● About this task
Please copy, exactly as they appear below, the lines from the one containing "(x=191, y=140) px" through the one containing "Marked findings (only".

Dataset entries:
□ □ □ □ □

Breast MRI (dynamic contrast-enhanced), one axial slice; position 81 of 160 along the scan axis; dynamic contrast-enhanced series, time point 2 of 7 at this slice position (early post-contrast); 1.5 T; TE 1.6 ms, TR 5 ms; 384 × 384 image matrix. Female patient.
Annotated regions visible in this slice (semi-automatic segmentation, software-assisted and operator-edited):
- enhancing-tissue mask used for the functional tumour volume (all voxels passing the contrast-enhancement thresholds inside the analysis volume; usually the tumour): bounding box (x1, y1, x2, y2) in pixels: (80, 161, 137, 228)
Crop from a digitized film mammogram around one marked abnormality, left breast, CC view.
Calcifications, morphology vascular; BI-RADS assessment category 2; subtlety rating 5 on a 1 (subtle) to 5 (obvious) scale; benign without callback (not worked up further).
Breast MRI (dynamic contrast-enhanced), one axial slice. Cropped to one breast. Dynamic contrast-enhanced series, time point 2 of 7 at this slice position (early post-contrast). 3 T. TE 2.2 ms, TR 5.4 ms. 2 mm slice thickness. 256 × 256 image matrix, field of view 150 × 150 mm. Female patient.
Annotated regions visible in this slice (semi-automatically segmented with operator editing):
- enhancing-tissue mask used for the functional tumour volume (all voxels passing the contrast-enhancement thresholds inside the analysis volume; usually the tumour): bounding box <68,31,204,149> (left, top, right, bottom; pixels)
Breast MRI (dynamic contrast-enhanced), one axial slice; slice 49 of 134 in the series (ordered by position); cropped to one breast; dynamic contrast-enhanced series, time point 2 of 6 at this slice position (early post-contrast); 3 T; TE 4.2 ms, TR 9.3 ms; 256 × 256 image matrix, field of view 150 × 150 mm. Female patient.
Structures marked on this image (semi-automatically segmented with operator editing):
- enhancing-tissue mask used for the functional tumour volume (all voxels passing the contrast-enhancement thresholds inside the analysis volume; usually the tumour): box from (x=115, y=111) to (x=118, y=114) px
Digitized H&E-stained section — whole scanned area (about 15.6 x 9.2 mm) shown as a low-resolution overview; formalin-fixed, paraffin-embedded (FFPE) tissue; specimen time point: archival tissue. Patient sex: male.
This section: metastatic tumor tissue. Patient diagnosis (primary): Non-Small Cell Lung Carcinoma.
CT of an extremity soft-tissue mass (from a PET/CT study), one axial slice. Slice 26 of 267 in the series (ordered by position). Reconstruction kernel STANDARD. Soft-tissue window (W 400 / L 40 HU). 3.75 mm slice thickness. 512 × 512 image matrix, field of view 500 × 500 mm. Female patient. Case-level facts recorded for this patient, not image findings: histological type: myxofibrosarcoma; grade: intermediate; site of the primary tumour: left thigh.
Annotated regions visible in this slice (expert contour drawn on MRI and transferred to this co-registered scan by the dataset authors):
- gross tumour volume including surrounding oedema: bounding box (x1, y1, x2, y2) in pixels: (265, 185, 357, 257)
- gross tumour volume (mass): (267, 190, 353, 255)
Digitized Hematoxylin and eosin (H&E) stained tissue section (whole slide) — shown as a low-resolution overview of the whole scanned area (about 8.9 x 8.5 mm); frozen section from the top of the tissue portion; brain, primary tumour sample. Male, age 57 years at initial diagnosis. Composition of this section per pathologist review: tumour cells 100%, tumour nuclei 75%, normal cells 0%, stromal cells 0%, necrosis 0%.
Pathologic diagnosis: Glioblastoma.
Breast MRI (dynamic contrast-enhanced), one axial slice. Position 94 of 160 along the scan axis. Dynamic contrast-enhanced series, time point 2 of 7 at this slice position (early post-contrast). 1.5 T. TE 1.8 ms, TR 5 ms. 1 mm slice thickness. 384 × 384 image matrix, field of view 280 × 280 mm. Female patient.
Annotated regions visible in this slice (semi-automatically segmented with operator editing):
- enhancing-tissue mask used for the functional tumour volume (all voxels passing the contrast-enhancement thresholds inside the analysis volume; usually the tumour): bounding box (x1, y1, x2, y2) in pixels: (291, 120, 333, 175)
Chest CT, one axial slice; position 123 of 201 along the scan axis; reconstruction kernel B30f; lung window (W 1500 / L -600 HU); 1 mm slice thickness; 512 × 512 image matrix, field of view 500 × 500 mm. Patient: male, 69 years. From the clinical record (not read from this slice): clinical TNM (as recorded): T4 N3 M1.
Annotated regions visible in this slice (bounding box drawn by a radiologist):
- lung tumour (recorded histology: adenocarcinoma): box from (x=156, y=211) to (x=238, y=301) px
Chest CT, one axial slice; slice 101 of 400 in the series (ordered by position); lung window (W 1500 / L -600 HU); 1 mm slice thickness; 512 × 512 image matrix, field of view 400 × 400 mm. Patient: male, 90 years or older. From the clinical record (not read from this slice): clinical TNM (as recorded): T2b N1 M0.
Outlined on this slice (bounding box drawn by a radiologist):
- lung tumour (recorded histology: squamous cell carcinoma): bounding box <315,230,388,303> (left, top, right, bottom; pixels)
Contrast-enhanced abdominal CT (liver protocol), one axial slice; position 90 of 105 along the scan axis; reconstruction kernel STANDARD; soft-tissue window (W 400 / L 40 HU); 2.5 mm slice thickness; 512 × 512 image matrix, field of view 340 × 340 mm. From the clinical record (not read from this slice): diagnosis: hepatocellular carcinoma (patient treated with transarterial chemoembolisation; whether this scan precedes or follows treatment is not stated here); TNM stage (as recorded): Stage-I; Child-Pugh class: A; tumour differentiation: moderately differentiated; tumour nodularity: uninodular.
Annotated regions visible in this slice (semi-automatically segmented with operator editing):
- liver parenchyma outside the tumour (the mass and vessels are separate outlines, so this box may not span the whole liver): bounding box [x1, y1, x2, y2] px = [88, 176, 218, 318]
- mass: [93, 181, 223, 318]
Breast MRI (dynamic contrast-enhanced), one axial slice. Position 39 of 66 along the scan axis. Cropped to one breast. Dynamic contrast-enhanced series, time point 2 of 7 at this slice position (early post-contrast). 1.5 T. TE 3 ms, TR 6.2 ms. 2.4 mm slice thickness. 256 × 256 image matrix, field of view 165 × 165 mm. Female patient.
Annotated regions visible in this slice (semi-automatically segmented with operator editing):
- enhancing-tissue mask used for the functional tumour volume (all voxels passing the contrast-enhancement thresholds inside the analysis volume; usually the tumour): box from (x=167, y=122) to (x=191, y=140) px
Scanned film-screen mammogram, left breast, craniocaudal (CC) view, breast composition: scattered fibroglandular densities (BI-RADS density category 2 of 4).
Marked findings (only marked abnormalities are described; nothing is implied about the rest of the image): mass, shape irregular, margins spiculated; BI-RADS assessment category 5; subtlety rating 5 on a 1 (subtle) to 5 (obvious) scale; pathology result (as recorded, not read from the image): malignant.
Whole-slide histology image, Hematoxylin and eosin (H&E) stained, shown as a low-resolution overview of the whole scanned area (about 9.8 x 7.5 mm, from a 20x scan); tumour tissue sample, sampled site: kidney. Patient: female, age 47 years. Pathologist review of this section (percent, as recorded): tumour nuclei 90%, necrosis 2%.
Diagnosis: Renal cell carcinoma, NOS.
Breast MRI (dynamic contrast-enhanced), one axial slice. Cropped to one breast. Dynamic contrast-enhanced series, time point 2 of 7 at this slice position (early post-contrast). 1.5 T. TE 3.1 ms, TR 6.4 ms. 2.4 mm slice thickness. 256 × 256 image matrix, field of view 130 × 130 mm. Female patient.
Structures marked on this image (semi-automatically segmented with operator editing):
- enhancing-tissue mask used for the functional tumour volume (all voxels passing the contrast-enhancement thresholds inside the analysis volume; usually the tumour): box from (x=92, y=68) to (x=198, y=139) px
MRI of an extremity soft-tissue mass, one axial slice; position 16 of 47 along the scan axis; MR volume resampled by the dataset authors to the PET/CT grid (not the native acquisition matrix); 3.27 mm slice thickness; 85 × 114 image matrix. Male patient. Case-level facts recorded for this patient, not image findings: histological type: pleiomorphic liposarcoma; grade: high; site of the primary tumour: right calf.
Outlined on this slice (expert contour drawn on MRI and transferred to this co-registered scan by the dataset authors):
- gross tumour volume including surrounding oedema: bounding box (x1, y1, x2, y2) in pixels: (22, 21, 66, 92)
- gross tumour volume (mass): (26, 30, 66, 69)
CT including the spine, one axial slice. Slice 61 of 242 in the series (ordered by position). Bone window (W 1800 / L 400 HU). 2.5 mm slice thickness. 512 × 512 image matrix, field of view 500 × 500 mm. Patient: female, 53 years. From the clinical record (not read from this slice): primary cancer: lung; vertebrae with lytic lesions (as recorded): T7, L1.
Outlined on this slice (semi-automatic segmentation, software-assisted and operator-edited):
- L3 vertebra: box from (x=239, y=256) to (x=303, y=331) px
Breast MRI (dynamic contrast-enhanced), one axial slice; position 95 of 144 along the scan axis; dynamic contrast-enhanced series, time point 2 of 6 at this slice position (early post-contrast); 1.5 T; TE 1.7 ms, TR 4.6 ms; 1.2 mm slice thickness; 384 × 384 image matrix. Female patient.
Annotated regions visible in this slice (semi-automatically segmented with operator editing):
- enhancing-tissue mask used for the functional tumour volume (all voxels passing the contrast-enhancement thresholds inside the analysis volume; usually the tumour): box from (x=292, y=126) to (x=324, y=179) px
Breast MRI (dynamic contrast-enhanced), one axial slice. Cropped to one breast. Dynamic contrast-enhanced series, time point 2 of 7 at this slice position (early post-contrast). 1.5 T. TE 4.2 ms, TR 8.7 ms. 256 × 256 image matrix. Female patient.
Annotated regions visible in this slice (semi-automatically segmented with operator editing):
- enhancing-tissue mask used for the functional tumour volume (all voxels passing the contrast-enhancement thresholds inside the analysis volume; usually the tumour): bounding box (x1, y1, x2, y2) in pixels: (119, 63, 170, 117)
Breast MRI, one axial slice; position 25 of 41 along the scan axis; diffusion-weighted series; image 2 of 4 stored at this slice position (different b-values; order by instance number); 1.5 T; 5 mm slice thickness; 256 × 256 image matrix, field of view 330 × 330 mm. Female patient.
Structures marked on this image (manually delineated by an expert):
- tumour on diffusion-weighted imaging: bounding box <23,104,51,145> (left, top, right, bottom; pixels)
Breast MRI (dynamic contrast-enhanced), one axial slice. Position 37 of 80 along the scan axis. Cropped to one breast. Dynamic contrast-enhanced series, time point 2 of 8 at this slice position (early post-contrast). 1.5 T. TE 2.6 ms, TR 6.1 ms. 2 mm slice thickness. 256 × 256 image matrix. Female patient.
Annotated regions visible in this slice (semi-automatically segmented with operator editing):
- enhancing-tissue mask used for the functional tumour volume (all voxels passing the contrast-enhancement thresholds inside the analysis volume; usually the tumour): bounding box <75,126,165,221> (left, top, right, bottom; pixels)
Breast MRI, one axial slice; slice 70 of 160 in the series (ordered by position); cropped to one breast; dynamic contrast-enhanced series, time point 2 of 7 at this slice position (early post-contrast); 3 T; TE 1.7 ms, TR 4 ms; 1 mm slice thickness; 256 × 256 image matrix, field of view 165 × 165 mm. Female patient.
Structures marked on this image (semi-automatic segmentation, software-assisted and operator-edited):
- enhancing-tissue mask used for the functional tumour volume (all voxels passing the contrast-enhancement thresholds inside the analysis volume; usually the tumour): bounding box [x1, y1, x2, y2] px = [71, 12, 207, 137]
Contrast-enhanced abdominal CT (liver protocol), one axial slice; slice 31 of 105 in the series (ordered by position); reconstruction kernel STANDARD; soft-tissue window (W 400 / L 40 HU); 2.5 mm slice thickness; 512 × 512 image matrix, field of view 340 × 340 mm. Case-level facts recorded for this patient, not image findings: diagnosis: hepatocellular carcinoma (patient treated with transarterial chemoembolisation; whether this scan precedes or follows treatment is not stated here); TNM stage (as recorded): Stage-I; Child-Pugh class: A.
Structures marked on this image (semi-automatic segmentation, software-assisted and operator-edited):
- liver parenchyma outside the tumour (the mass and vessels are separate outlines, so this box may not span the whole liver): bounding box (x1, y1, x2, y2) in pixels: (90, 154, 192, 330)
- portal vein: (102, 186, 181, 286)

□ □ □ □ □

● Written solution
- enhancing-tissue mask used for the functional tumour volume (all voxels passing the contrast-enhancement thresholds inside the analysis volume; usually the tumour): box from (x=167, y=122) to (x=191, y=140) px
Scanned film-screen mammogram, left breast, craniocaudal (CC) view, breast composition: scattered fibroglandular densities (BI-RADS density category 2 of 4).
Marked findings (only marked abnormalities are described; nothing is implied about the rest of the image): mass, shape irregular, margins spiculated; BI-RADS assessment category 5; subtlety rating 5 on a 1 (subtle) to 5 (obvious) scale; pathology result (as recorded, not read from the image): malignant.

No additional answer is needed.